--- EXTRACTED ENTRIES ---
***

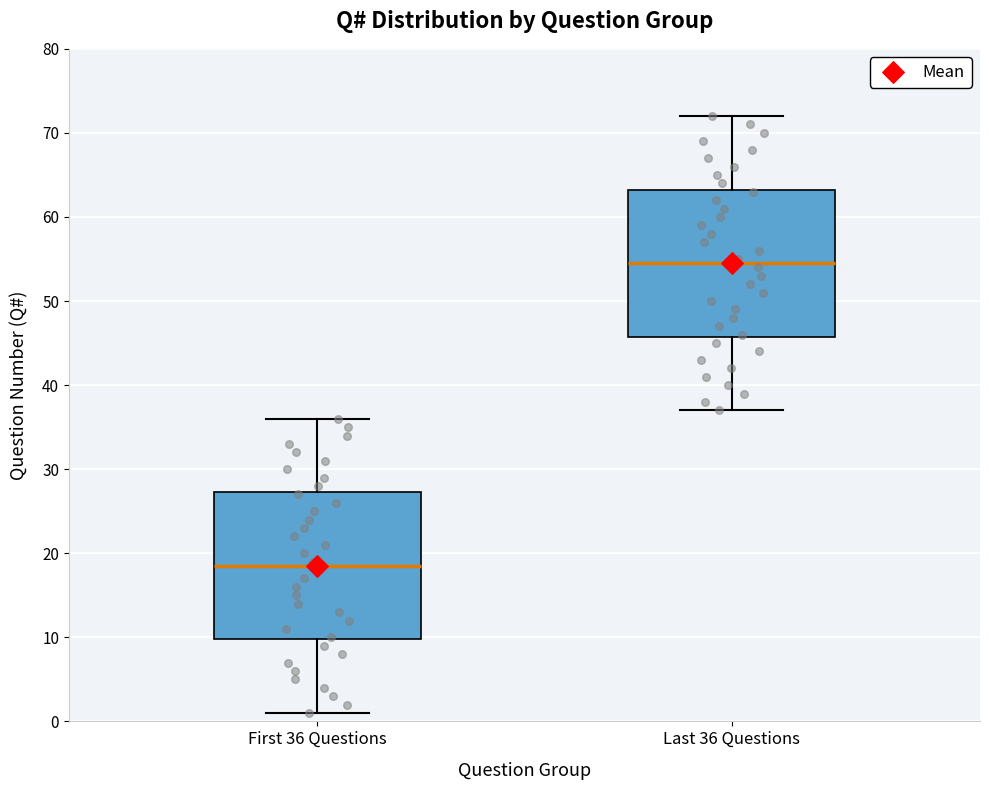

Where is the upper edge of the box for First 36 Questions on the y-axis? The values are not printed on the chart, so give them approximately, as read against the axis.

27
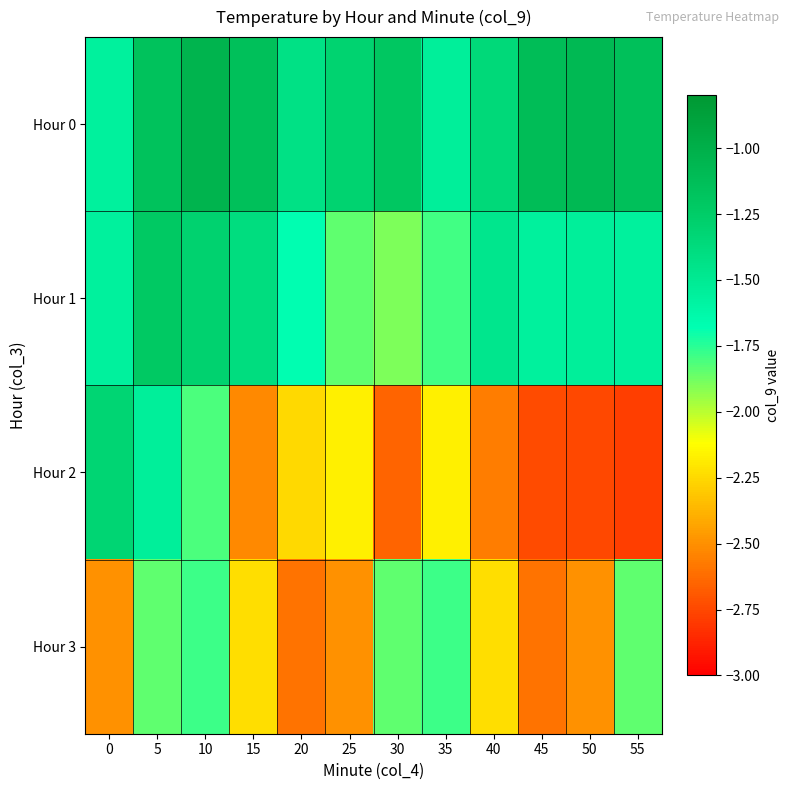

Reading left to right, what are all the values shown in this chart?

Hour 0: 0=-1.6	5=-1.2	10=-1.0	15=-1.1	20=-1.4	25=-1.3	30=-1.2	35=-1.5	40=-1.4	45=-1.1	50=-1.1	55=-1.1
Hour 1: 0=-1.6	5=-1.2	10=-1.3	15=-1.4	20=-1.7	25=-1.8	30=-1.9	35=-1.8	40=-1.5	45=-1.6	50=-1.5	55=-1.6
Hour 2: 0=-1.3	5=-1.5	10=-1.8	15=-2.5	20=-2.2	25=-2.2	30=-2.6	35=-2.2	40=-2.6	45=-2.7	50=-2.8	55=-2.8
Hour 3: 0=-2.5	5=-1.8	10=-1.8	15=-2.2	20=-2.6	25=-2.5	30=-1.8	35=-1.8	40=-2.2	45=-2.6	50=-2.5	55=-1.8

***

--- ABOUT THIS TASK ---
Extract every line of the rows above, from the line holding "Reading left to" through the last line of the rows, both ends included, and reproduce them unchanged.

--- ANSWER TO THIS TASK ---
Reading left to right, what are all the values shown in this chart?

Hour 0: 0=-1.6	5=-1.2	10=-1.0	15=-1.1	20=-1.4	25=-1.3	30=-1.2	35=-1.5	40=-1.4	45=-1.1	50=-1.1	55=-1.1
Hour 1: 0=-1.6	5=-1.2	10=-1.3	15=-1.4	20=-1.7	25=-1.8	30=-1.9	35=-1.8	40=-1.5	45=-1.6	50=-1.5	55=-1.6
Hour 2: 0=-1.3	5=-1.5	10=-1.8	15=-2.5	20=-2.2	25=-2.2	30=-2.6	35=-2.2	40=-2.6	45=-2.7	50=-2.8	55=-2.8
Hour 3: 0=-2.5	5=-1.8	10=-1.8	15=-2.2	20=-2.6	25=-2.5	30=-1.8	35=-1.8	40=-2.2	45=-2.6	50=-2.5	55=-1.8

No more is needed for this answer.